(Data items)
▬▬▬
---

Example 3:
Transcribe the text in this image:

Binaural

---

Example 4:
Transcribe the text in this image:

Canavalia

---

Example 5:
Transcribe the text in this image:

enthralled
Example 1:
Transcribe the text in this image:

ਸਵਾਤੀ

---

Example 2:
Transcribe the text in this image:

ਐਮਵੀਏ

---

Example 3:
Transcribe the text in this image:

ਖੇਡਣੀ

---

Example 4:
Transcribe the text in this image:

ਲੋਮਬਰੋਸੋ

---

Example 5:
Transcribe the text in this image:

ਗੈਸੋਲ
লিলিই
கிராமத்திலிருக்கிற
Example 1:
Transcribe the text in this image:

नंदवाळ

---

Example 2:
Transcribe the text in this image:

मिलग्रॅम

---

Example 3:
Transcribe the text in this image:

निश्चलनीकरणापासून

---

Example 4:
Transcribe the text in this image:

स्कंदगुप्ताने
▬▬▬
Recast all the rows above as a Markdown table with the columns Number and Line, numbering each line and leaving out the blank lines.

| Number | Line |
|---|---|
| 1 | --- |
| 2 | Example 3: |
| 3 | Transcribe the text in this image: |
| 4 | Binaural |
| 5 | --- |
| 6 | Example 4: |
| 7 | Transcribe the text in this image: |
| 8 | Canavalia |
| 9 | --- |
| 10 | Example 5: |
| 11 | Transcribe the text in this image: |
| 12 | enthralled |
| 13 | Example 1: |
| 14 | Transcribe the text in this image: |
| 15 | ਸਵਾਤੀ |
| 16 | --- |
| 17 | Example 2: |
| 18 | Transcribe the text in this image: |
| 19 | ਐਮਵੀਏ |
| 20 | --- |
| 21 | Example 3: |
| 22 | Transcribe the text in this image: |
| 23 | ਖੇਡਣੀ |
| 24 | --- |
| 25 | Example 4: |
| 26 | Transcribe the text in this image: |
| 27 | ਲੋਮਬਰੋਸੋ |
| 28 | --- |
| 29 | Example 5: |
| 30 | Transcribe the text in this image: |
| 31 | ਗੈਸੋਲ |
| 32 | লিলিই |
| 33 | கிராமத்திலிருக்கிற |
| 34 | Example 1: |
| 35 | Transcribe the text in this image: |
| 36 | नंदवाळ |
| 37 | --- |
| 38 | Example 2: |
| 39 | Transcribe the text in this image: |
| 40 | मिलग्रॅम |
| 41 | --- |
| 42 | Example 3: |
| 43 | Transcribe the text in this image: |
| 44 | निश्चलनीकरणापासून |
| 45 | --- |
| 46 | Example 4: |
| 47 | Transcribe the text in this image: |
| 48 | स्कंदगुप्ताने |